Scenic designer Josh Smith’s economical set takes a back seat to the human drama unfolding, although there are certain props that are meaningful, such as googly-eyed bright pink bunnies that Dottie makes as her side hustle, and a very expensive vase in Dillon’s upscale home.

Justin Been’s sound design and Tyler Duenow’s lighting design are first-rate.

Lindsay-Abaire, who won a Pulitzer Prize for Drama in 2007 for “Rabbit Hole,” draws his characters well, especially women, for Frances McDormand won a Tony for Lead Actress as Margie in “Good People” in 2011 and Cynthia Nixon won as Becca in “Rabbit Hole.”

In the 11 years since the play was produced on Broadway, the gulf seems wider, and the play, which was excellently produced at The Repertory Theatre of St. Louis in January 2013, seems more pertinent than ever about struggles in hard times.

This is a cast that meets the challenge, and Stray Dog meets the moment in a tautly constructed drama of uncomfortable truths.

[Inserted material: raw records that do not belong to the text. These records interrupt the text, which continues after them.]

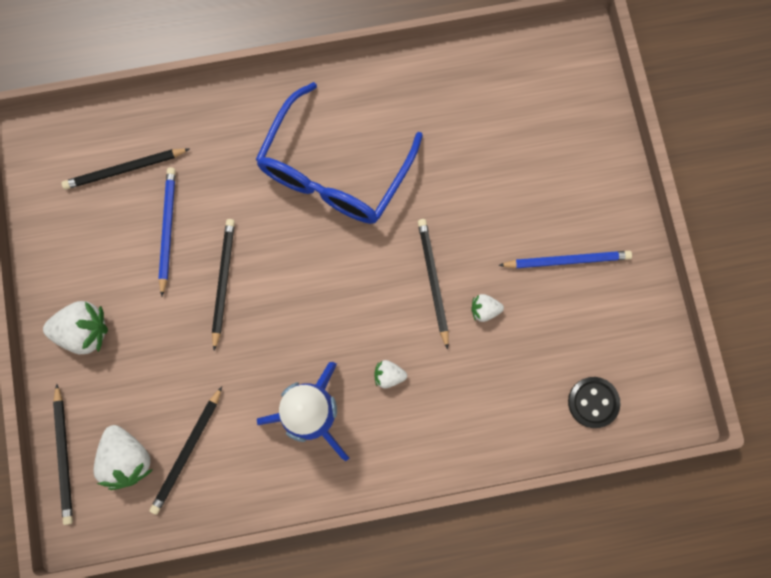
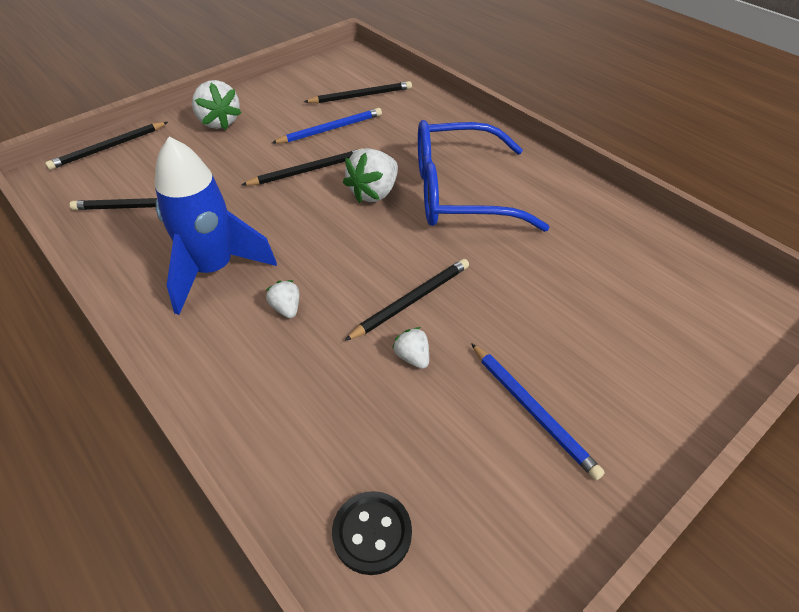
camera: 60 degrees right, 30 degrees down
(125, 170) = (361, 96): black pencil -> black pencil turned 120 degrees clockwise
(128, 458) = (119, 178): white strawberry -> white strawberry (374, 193)

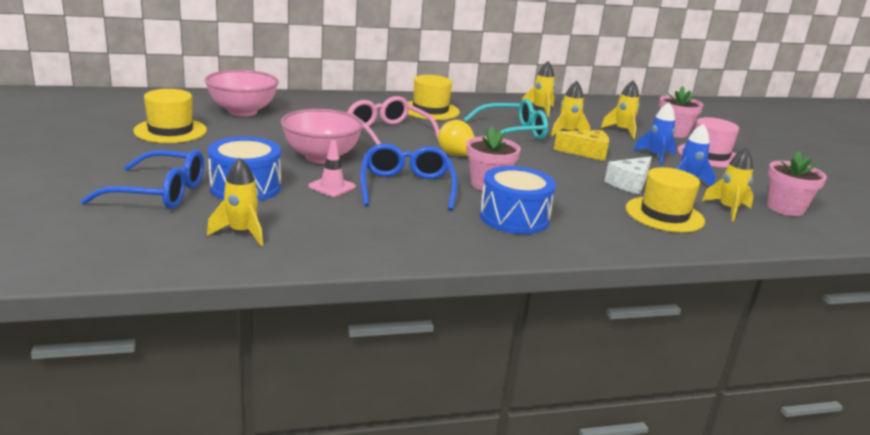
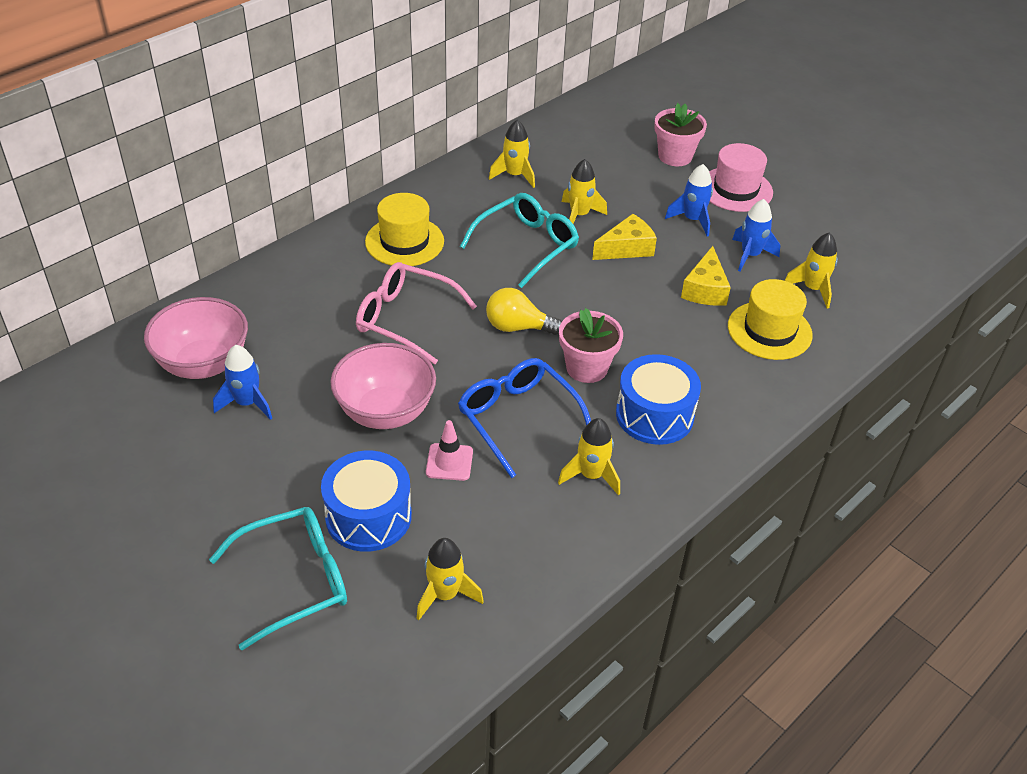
camera: 30 degrees left, 20 degrees up
(160, 193) = (295, 580): blue glasses -> turquoise glasses
(170, 131) = (168, 455): yellow hat -> none
(244, 129) = (247, 403): none -> blue rocket
(622, 131) = (626, 180): yellow rocket -> yellow rocket (591, 475)
(629, 183) = (705, 289): white cheese -> yellow cheese
(785, 208) = (854, 258): pink flower pot -> none

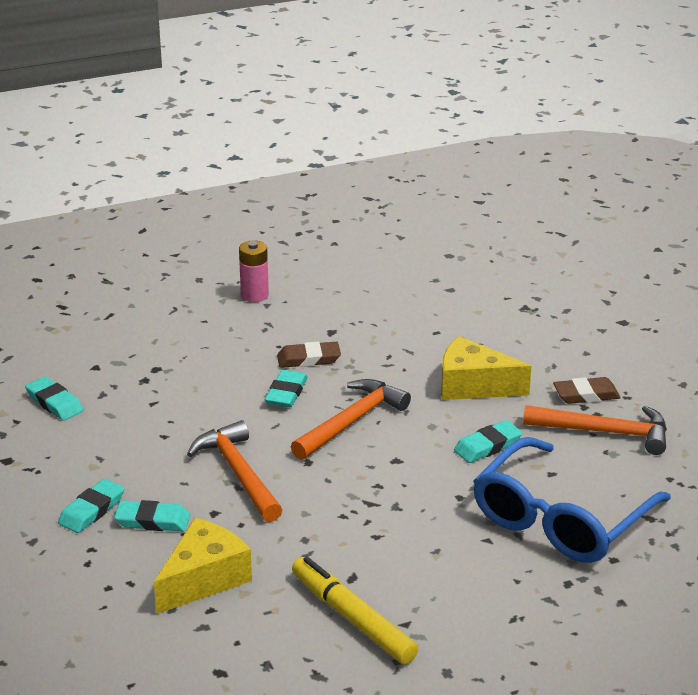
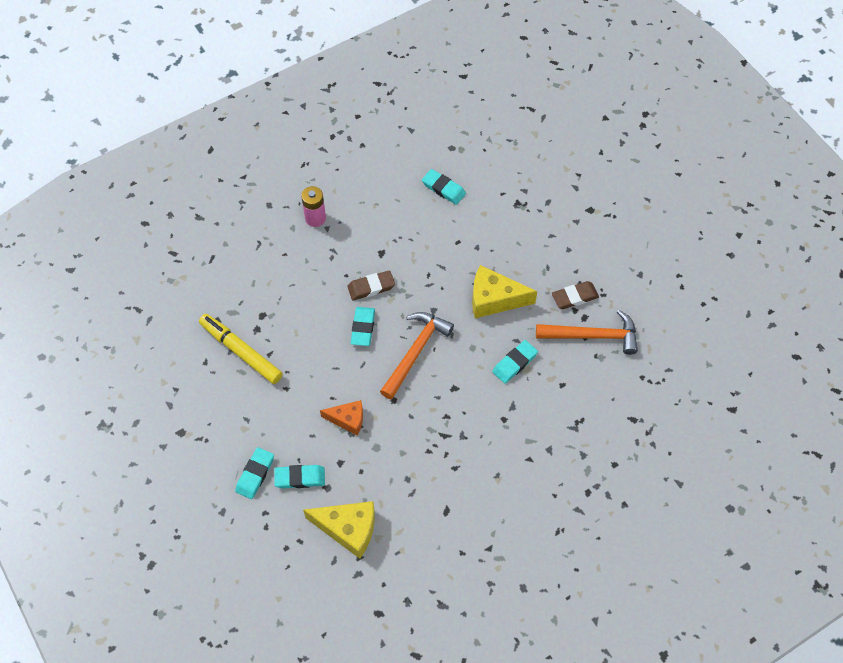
camera: 10 degrees left, 30 degrees up
(54, 403) = (198, 365): turquoise eraser -> turquoise eraser (443, 189)
(204, 579) = (348, 529): yellow cheese -> yellow cheese turned 75 degrees clockwise
(238, 473) = (348, 419): orange hammer -> orange cheese
(353, 619) = (454, 550): yellow marker -> yellow marker (241, 352)
(561, 518) = (575, 430): blue glasses -> none

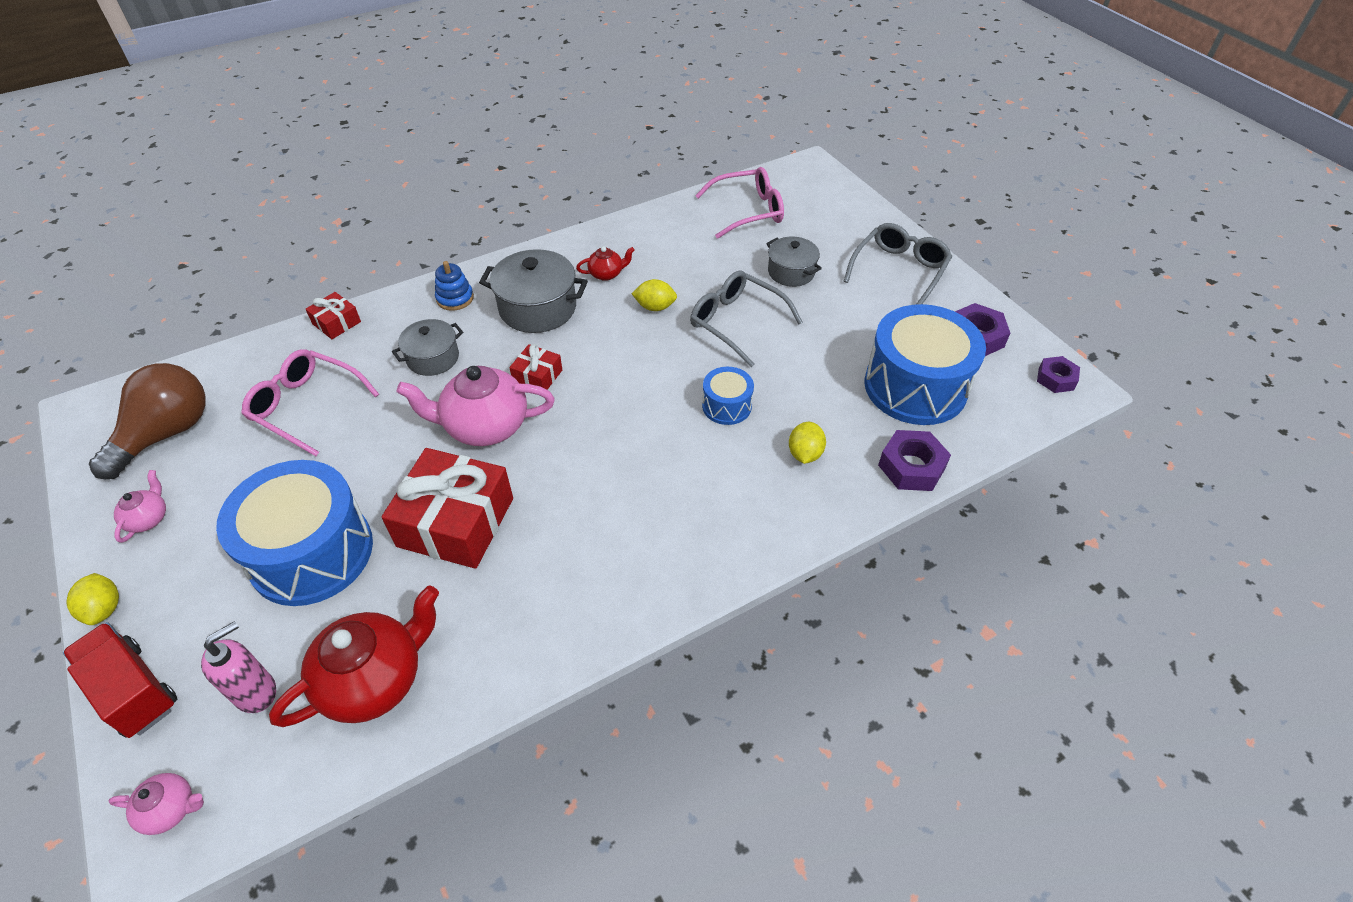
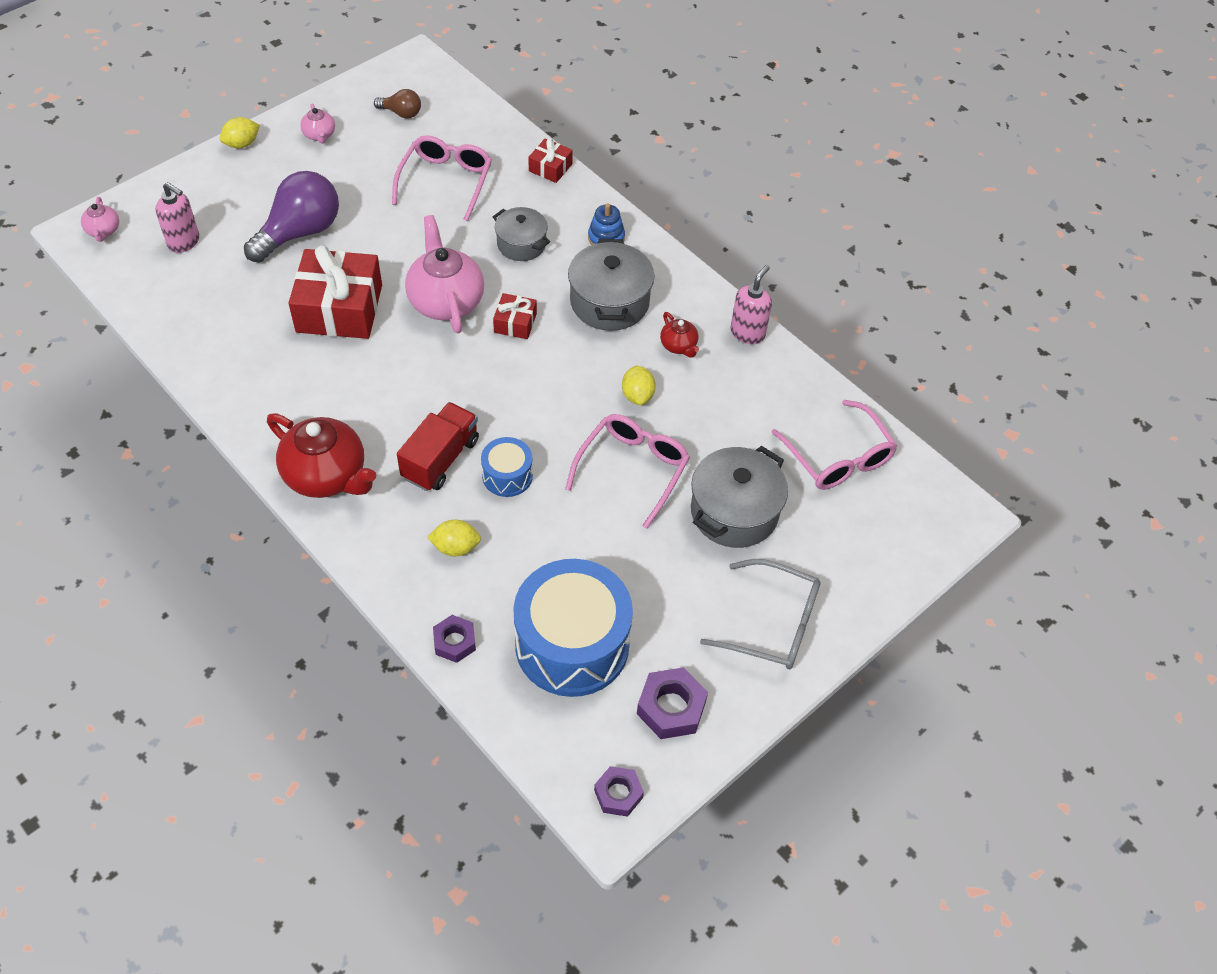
camera: 75 degrees right, 5 degrees up
(133, 690) = (182, 182): red truck -> red truck (440, 459)
(148, 518) = (319, 135): pink teapot -> pink teapot turned 75 degrees clockwise
(167, 434) = (401, 113): brown light bulb -> brown light bulb, size x0.49
(311, 552) = (300, 232): blue drum -> purple light bulb
(374, 679) = (196, 300): red teapot -> red teapot (327, 475)
(606, 233) = (747, 333): none -> pink soap dispenser
(736, 322) = (633, 469): grey glasses -> pink glasses
(791, 272) = (734, 512): grey pot -> grey pot, size x1.57
(911, 466) = (454, 642): purple nut -> purple nut, size x0.67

Lavonne Byers, Laurell Stephenson, Stephen Peirick. Photo by John Lamb

Stray Dog Theatre is presenting “Good People” Feb. 10-26 at 8 p.m. Thursday through Saturday and an additional 2 p.m. matinee on Sunday, Feb. 20, in the Tower Grove Abbey, 2336 Tennessee Avenue, St. Louis, Mo. 63104. For tickets or more information, visit. www.straydogtheatre.org

Special guidelines are in place for the health and safety of guests, actors and staff: Masks are required of all guests, regardless of vaccination status. They still encourage physical distancing throughout the theater. They recommend, but do not require, that all guests be vaccinated.